* INSTRUCTIONS TO FOLLOW:
The entries need to be copied exactly as they stand, images left out.

(Rendered images with source text)

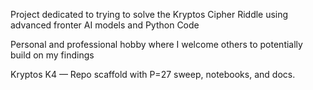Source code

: Project dedicated to trying to solve the Kryptos Cipher Riddle using advanced fronter AI models and Python Code

Personal and professional hobby where I welcome others to potentially build on my findings 

Kryptos K4 — Repo scaffold with P=27 sweep, notebooks, and docs.
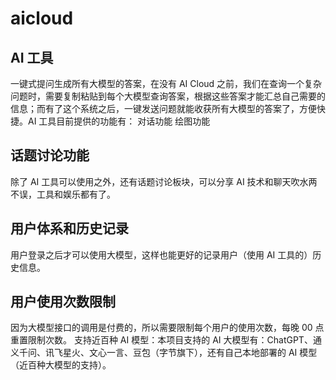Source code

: # aicloud

## AI 工具
一键式提问生成所有大模型的答案，在没有 AI Cloud 之前，我们在查询一个复杂问题时，需要复制粘贴到每个大模型查询答案，根据这些答案才能汇总自己需要的信息；而有了这个系统之后，一键发送问题就能收获所有大模型的答案了，方便快捷。AI 工具目前提供的功能有：
对话功能
绘图功能
## 话题讨论功能
除了 AI 工具可以使用之外，还有话题讨论板块，可以分享 AI 技术和聊天吹水两不误，工具和娱乐都有了。
## 用户体系和历史记录
用户登录之后才可以使用大模型，这样也能更好的记录用户（使用 AI 工具的）历史信息。
## 用户使用次数限制
因为大模型接口的调用是付费的，所以需要限制每个用户的使用次数，每晚 00 点重置限制次数。
支持近百种 AI 模型：本项目支持的 AI 大模型有：ChatGPT、通义千问、讯飞星火、文心一言、豆包（字节旗下），还有自己本地部署的 AI 模型（近百种大模型的支持）。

* SOLUTION FOR THIS TASK:
Source code

: Project dedicated to trying to solve the Kryptos Cipher Riddle using advanced fronter AI models and Python Code

Personal and professional hobby where I welcome others to potentially build on my findings 

Kryptos K4 — Repo scaffold with P=27 sweep, notebooks, and docs.
Source code

: # aicloud

## AI 工具
一键式提问生成所有大模型的答案，在没有 AI Cloud 之前，我们在查询一个复杂问题时，需要复制粘贴到每个大模型查询答案，根据这些答案才能汇总自己需要的信息；而有了这个系统之后，一键发送问题就能收获所有大模型的答案了，方便快捷。AI 工具目前提供的功能有：
对话功能
绘图功能
## 话题讨论功能
除了 AI 工具可以使用之外，还有话题讨论板块，可以分享 AI 技术和聊天吹水两不误，工具和娱乐都有了。
## 用户体系和历史记录
用户登录之后才可以使用大模型，这样也能更好的记录用户（使用 AI 工具的）历史信息。
## 用户使用次数限制
因为大模型接口的调用是付费的，所以需要限制每个用户的使用次数，每晚 00 点重置限制次数。
支持近百种 AI 模型：本项目支持的 AI 大模型有：ChatGPT、通义千问、讯飞星火、文心一言、豆包（字节旗下），还有自己本地部署的 AI 模型（近百种大模型的支持）。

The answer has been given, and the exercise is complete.